Neurons were processed for immunofluorescence as described (Lalli and Hall, 2005). For Exo84, neurons could also be fixed in pre-chilled methanol 5 minutes at –20°C. After blocking, cells were incubated with primary antibodies overnight at 4°C in PBS containing 1% BSA and 0.25% gelatin (antibody buffer) followed by 25 minutes incubation with secondary antibodies diluted in antibody buffer. Images were captured with a Zeiss AxioCam MRm CCD digital camera connected to an inverted Axioplan 2 microscope equipped with the ApoTome system and 63× 1.4 NA, 40× 0.95 NA and 20× 0.75 NA Plan-Apochromat objectives (Carl Zeiss) using the Zeiss AxioVision 4.6 software. Confocal images were acquired with a Zeiss LSM 510 microscope equipped with a 40× 1.3 NA DIC Plan-Apochromat objective, using the 488 and 543 nm lines of a krypton-argon and helium-neon lasers, respectively. Images were collected by averaging eight times at a single focal plane. Sections along the z-axis were spaced at 0.4 μm intervals. Images were processed with Photoshop CS3 using the brightness/contrast adjustments applied to the entire pictures.

For neuronal polarity analysis, isolated neurons extending single processes that were at least twice as long as the other neurites and/or tau-1-positive were scored as polarized. Between 20 and 100 cells were analyzed per experiment, and the results of at least three independent experiments pooled for each condition. For neurite number, length and branch density measurements, 20 cells were analyzed per experiment and the results of at least three independent experiments pooled for each condition. Cell profiles were manually traced using NIH ImageJ. Only minor neurites that were at least as long as the cell body diameter and branches greater than 10 μm were considered.

For fluorescence/CMFDA ratiometric analysis, neurons were incubated with 10 μM CellTracker green CMFDA for 30 minutes at 37°C, washed and subsequently processed for immunofluorescence. Fluorescence intensity quantification of each protein and CMFDA staining were performed as described (Nishimura et al., 2004) using the Zeiss Axiovision 4.6 software. As a control, ratiometric analysis was performed for p38, a protein that does not accumulate at axon tips (Gartner et al., 2006). At least 50 cells per condition from a total of three experiments were analyzed.

Statistical analysis was performed using a Kruskal-Wallis nonparametric analysis of variance test and Dunn's post-hoc tests with InStat 3.0 (GraphPad Software).

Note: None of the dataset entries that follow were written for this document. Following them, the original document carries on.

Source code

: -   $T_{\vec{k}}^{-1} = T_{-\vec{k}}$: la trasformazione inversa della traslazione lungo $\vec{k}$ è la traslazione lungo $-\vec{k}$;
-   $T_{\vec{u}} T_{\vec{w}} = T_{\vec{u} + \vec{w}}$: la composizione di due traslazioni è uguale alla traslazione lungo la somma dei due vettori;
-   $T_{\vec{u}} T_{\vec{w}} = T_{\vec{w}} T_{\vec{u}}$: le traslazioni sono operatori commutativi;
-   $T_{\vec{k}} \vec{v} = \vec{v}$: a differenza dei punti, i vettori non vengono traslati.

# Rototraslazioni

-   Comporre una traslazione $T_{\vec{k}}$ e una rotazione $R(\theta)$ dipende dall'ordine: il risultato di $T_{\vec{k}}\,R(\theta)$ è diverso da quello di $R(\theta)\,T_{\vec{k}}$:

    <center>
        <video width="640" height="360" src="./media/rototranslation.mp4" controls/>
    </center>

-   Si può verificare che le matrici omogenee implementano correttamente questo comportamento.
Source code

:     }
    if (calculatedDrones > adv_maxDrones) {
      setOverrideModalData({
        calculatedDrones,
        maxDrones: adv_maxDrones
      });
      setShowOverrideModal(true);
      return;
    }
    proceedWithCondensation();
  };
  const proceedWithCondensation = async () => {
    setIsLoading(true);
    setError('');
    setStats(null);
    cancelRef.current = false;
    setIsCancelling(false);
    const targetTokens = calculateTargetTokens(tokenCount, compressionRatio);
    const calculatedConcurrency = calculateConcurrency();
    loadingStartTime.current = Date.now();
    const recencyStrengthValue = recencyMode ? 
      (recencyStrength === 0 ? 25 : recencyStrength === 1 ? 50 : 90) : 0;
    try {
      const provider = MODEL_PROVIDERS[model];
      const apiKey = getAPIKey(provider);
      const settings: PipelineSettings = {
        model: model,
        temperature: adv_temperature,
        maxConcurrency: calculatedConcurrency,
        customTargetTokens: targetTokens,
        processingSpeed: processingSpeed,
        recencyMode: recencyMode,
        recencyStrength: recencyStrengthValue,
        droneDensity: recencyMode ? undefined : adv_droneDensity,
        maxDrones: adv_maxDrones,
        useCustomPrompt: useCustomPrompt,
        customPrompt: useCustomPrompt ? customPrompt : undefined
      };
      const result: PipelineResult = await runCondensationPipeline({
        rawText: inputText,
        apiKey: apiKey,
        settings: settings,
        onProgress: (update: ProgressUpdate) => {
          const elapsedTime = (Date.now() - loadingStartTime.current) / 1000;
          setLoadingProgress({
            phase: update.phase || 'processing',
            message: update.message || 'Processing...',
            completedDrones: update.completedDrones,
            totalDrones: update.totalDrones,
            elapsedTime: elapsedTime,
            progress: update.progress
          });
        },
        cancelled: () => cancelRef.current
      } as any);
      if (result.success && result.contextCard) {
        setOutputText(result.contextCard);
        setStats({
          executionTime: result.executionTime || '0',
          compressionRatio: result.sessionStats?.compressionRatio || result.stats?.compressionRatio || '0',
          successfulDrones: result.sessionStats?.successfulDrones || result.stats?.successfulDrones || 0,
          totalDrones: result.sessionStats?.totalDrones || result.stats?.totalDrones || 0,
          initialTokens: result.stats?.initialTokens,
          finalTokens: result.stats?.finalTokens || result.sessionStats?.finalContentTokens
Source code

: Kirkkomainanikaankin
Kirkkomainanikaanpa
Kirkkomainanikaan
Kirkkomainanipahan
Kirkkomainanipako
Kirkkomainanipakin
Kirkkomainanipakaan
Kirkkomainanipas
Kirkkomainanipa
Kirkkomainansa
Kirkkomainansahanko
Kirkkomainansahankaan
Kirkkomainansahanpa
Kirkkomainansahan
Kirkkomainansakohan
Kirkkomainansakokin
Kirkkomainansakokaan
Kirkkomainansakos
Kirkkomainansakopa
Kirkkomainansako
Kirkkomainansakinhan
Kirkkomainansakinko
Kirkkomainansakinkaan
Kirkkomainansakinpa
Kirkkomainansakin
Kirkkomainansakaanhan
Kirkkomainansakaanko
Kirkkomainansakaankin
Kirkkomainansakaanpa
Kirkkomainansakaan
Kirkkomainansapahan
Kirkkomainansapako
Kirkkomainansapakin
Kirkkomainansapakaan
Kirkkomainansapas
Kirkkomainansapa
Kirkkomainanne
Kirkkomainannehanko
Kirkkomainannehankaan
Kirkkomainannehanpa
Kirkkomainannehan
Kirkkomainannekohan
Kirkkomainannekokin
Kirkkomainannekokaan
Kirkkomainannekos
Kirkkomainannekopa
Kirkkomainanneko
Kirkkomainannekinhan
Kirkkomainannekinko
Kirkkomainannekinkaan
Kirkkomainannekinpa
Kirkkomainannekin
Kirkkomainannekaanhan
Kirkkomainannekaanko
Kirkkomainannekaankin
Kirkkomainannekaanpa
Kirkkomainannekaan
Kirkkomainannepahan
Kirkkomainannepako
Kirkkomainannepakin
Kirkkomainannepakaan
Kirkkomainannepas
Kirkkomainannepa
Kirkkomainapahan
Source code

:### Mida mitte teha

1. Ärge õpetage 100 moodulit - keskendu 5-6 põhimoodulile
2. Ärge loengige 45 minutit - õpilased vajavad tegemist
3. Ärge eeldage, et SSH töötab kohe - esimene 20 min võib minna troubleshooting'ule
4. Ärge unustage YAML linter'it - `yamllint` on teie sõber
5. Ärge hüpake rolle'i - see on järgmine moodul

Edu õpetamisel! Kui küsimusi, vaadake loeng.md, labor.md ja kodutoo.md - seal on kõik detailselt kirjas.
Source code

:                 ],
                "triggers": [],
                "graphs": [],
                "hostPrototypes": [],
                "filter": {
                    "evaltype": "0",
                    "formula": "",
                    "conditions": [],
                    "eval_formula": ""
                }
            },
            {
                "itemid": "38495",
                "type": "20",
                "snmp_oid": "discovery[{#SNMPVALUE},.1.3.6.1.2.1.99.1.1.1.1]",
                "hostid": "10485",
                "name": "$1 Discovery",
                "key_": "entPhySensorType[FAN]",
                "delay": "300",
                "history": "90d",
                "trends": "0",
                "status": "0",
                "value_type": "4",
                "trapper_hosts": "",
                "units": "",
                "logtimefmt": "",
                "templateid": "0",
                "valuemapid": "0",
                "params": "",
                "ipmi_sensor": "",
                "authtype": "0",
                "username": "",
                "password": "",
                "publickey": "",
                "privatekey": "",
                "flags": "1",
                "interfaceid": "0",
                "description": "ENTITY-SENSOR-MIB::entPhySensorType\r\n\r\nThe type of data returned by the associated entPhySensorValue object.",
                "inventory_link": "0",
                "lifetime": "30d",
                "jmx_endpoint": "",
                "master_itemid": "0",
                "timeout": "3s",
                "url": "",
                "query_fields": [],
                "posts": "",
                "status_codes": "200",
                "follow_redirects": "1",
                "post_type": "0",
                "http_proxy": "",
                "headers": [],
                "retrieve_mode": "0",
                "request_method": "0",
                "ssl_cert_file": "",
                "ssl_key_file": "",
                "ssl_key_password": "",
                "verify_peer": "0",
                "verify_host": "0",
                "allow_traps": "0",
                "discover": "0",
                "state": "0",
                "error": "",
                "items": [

After two washes in cold PBS, cells from two 10 cm dishes per condition were scraped in 100 μl of IP buffer containing 150 mM NaCl, 10 mM Tris (pH 7.4), 1 mM EDTA, 1 mM EGTA pH 8.0, 1 mM MgCl₂, 1 mM Na₃VO₄, 10 mM NaF, 1 mM PMSF and one Complete protease-inhibitor tablet/10 ml (Roche). After incubating 30 minutes on ice, lysates were cleared by centrifugation at 19,280 × g for 15 minutes at 4°C and pre-cleared for 1 hour with protein G-Sepharose on a rotating wheel at 4°C. Protein concentration was measured in supernatants using a Bradford assay (Bio-Rad Laboratories). Extracts were then incubated with 2 μg antibody and protein G-Sepharose 4-10 hours at 4°C. After centrifugation for 5 minutes at 560 × g beads were washed four times with IP buffer containing 250 mM NaCl and 0.5% Triton. Western blot analysis was then performed on cell lysates as described (Lalli and Hall, 2005). Quantification by optical density was performed using NIH ImageJ on four independent experiments. Ral-GTP pull-down assays were performed as described (Lalli and Hall, 2005).